Source material below:

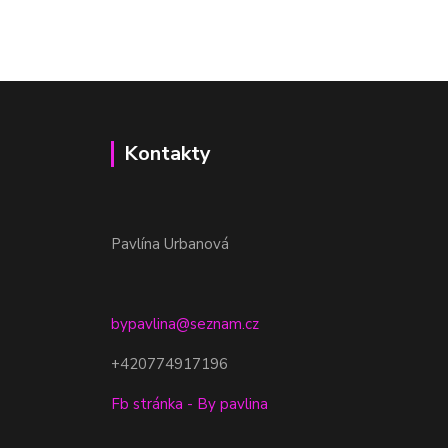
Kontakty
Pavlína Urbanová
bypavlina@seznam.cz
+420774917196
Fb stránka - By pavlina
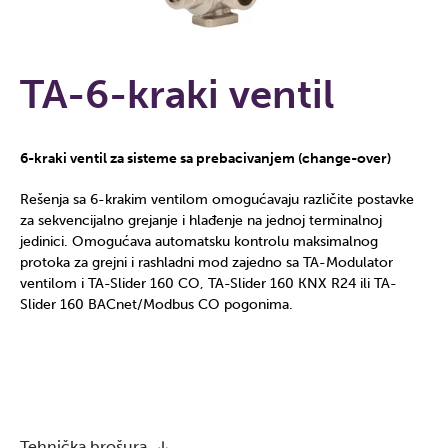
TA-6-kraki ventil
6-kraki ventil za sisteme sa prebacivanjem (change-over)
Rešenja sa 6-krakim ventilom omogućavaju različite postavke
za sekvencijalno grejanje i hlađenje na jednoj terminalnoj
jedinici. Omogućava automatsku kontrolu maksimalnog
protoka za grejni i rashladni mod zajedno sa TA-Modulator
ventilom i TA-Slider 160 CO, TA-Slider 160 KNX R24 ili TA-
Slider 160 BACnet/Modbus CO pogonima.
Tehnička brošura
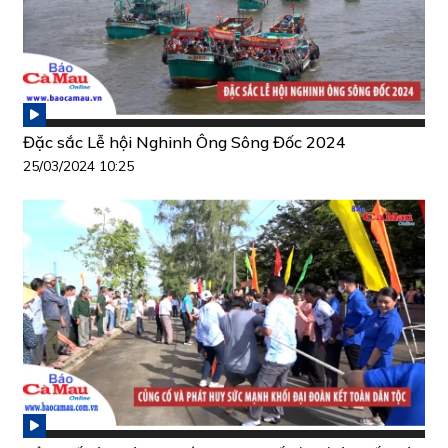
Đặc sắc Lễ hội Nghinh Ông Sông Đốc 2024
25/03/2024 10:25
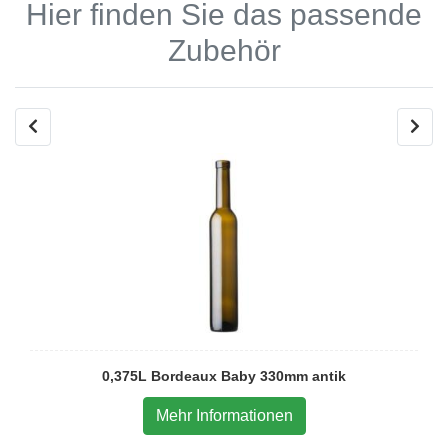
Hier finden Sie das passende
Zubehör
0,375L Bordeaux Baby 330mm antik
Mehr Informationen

End of Source material.
Source material below:

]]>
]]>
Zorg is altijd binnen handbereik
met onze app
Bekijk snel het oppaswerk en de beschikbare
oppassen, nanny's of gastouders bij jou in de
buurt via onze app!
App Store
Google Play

End of Source material.
Source material below:

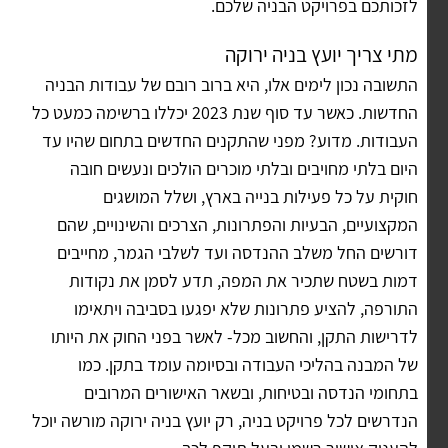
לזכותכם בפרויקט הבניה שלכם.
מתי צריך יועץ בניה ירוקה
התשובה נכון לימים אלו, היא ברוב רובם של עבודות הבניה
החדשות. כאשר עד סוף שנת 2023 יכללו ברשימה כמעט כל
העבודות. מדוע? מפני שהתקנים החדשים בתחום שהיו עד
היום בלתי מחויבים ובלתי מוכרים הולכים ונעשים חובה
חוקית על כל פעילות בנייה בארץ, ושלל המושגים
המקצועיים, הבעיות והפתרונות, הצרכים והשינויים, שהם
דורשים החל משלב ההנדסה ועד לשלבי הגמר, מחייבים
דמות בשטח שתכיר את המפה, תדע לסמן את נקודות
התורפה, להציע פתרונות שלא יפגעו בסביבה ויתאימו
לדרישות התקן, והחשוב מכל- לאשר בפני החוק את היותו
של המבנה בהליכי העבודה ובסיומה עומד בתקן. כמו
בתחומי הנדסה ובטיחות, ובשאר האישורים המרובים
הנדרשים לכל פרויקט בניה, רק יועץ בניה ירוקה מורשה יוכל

End of Source material.

Directions —
Only the lines that hold the word "Slider" are wanted; each should be pulled from the records.

Task answer —
ventilom i TA-Slider 160 CO, TA-Slider 160 KNX R24 ili TA-
Slider 160 BACnet/Modbus CO pogonima.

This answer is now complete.